In cells and in the lab, enzymes called ligases are used to join fragments of DNA together. Only DNA fragments that have matching, complementary ends can be joined by ligation.
How do ligases work?
Ligases join fragments of DNA together by catalysing the formation of bonds between neighbouring nucleotides.
Ligation in cells
Cells naturally carry out ligation during DNA replication, when the Okazaki fragments are joined together. Cells also use ligation to repair DNA that has been damaged, either by normal cell metabolism or by environmental factors, such as UV light or radiation. Up to 1 million breaks can occur in the DNA of a single human cell each day.
Ligation in the lab
For DNA ligation to occur in the lab, the reaction mixture must contain: complementary DNA fragments, a ligase, buffer, and a source of energy. The energy for this reaction normally comes from a chemical called ATP (adenosine triphosphate).
Getting the DNA fragments
DNA is prepared for ligation by being cut into fragments with restriction enzymes. Each restriction enzyme cuts DNA at a specific site and makes fragments that have either ‘ blunt’ or ‘ sticky’ ends.

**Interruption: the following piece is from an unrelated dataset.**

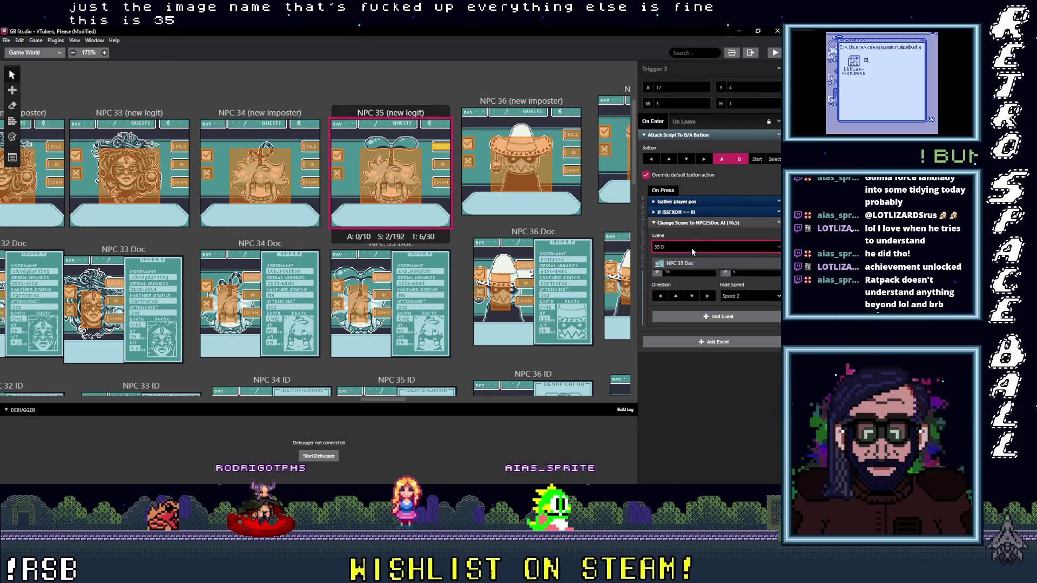
pyautogui.click(440, 164)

Get information sheet: Restriction enzymes
Joining DNA fragments
Ligases can join any DNA fragments with ‘blunt’ ends. They can also join DNA fragments with ‘sticky’ ends, but only if the nucleotides on the strands are complementary. To get complementary ‘sticky ends’ the DNA fragments to be joined must be cut with the same restriction enzyme.
When is ligation used in the laboratory?
Ligation can join together fragments of DNA from different sources. Ligation is often used for DNA cloning.
Get information sheet: DNA cloning
Where do ligases come from?
Ligases are found in all organisms, but the ligases used in the lab were first isolated from bacteria.